### [Stored data]
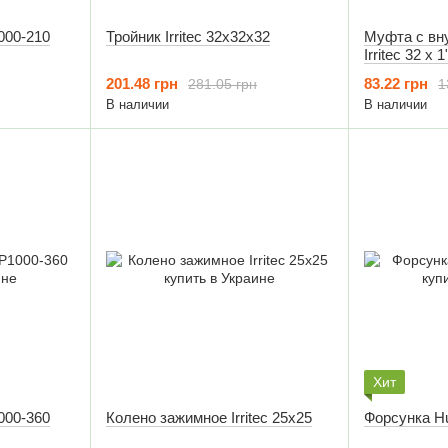
000-210
Тройник Irritec 32x32x32
Муфта с вн
Irritec 32 х 1
201.48 грн
83.22 грн
281.05 грн
1
В наличии
В наличии
Хит
000-360
Колено зажимное Irritec 25x25
Форсунка H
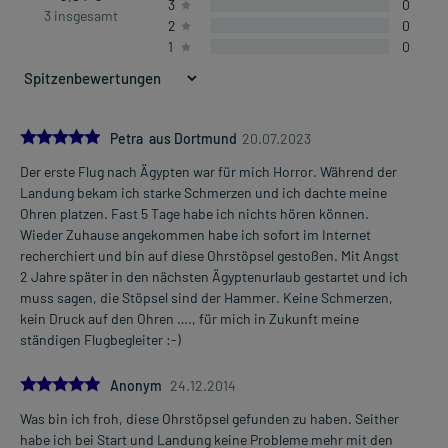
3
0
3 insgesamt
2
0
1
0
5.0
Petra aus Dortmund
20.07.2023
Der erste Flug nach Ägypten war für mich Horror. Während der
Landung bekam ich starke Schmerzen und ich dachte meine
Ohren platzen. Fast 5 Tage habe ich nichts hören können.
Wieder Zuhause angekommen habe ich sofort im Internet
recherchiert und bin auf diese Ohrstöpsel gestoßen. Mit Angst
2 Jahre später in den nächsten Ägyptenurlaub gestartet und ich
muss sagen, die Stöpsel sind der Hammer. Keine Schmerzen,
kein Druck auf den Ohren …., für mich in Zukunft meine
ständigen Flugbegleiter :-)
5.0
Anonym
24.12.2014
Was bin ich froh, diese Ohrstöpsel gefunden zu haben. Seither
habe ich bei Start und Landung keine Probleme mehr mit den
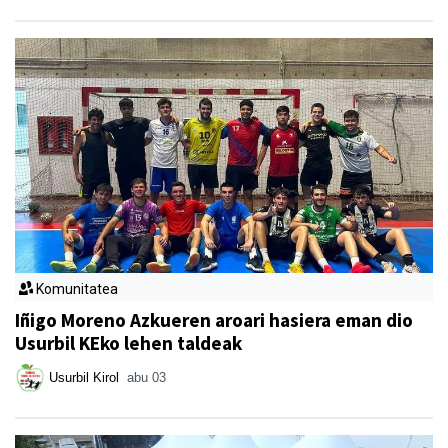
Komunitatea
Iñigo Moreno Azkueren aroari hasiera eman dio
Usurbil KEko lehen taldeak
Usurbil Kirol
abu 03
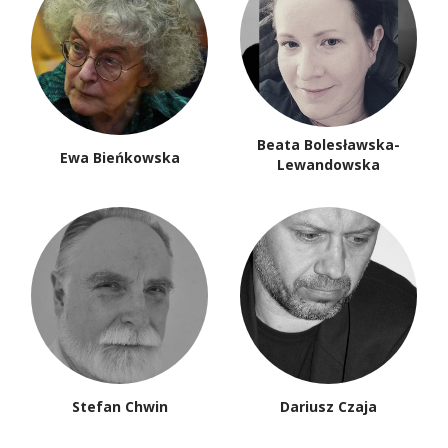
Beata Bolesławska-
Ewa Bieńkowska
Lewandowska
Stefan Chwin
Dariusz Czaja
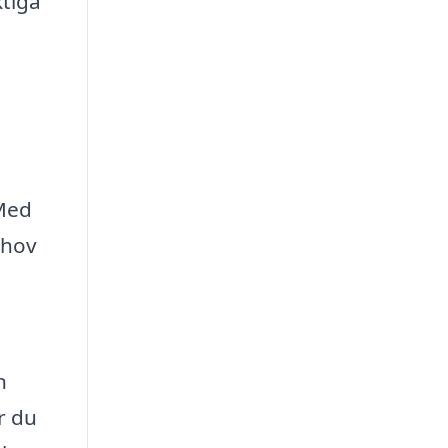
ktiga
 Med
ehov
n
r du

### [EXERCISE PROMPT]
Switch each "Ohrstöpsel" in the entries to "Ohrenstöpsel", and write out all the lines again with nothing else changed. Omit the pictures from your answer.

### [EXERCISE RESPONSE]
000-210
Тройник Irritec 32x32x32
Муфта с вн
Irritec 32 х 1
201.48 грн
83.22 грн
281.05 грн
1
В наличии
В наличии
Хит
000-360
Колено зажимное Irritec 25x25
Форсунка H
3
0
3 insgesamt
2
0
1
0
5.0
Petra aus Dortmund
20.07.2023
Der erste Flug nach Ägypten war für mich Horror. Während der
Landung bekam ich starke Schmerzen und ich dachte meine
Ohren platzen. Fast 5 Tage habe ich nichts hören können.
Wieder Zuhause angekommen habe ich sofort im Internet
recherchiert und bin auf diese Ohrenstöpsel gestoßen. Mit Angst
2 Jahre später in den nächsten Ägyptenurlaub gestartet und ich
muss sagen, die Stöpsel sind der Hammer. Keine Schmerzen,
kein Druck auf den Ohren …., für mich in Zukunft meine
ständigen Flugbegleiter :-)
5.0
Anonym
24.12.2014
Was bin ich froh, diese Ohrenstöpsel gefunden zu haben. Seither
habe ich bei Start und Landung keine Probleme mehr mit den
Komunitatea
Iñigo Moreno Azkueren aroari hasiera eman dio
Usurbil KEko lehen taldeak
Usurbil Kirol
abu 03
Beata Bolesławska-
Ewa Bieńkowska
Lewandowska
Stefan Chwin
Dariusz Czaja
ktiga
 Med
ehov
n
r du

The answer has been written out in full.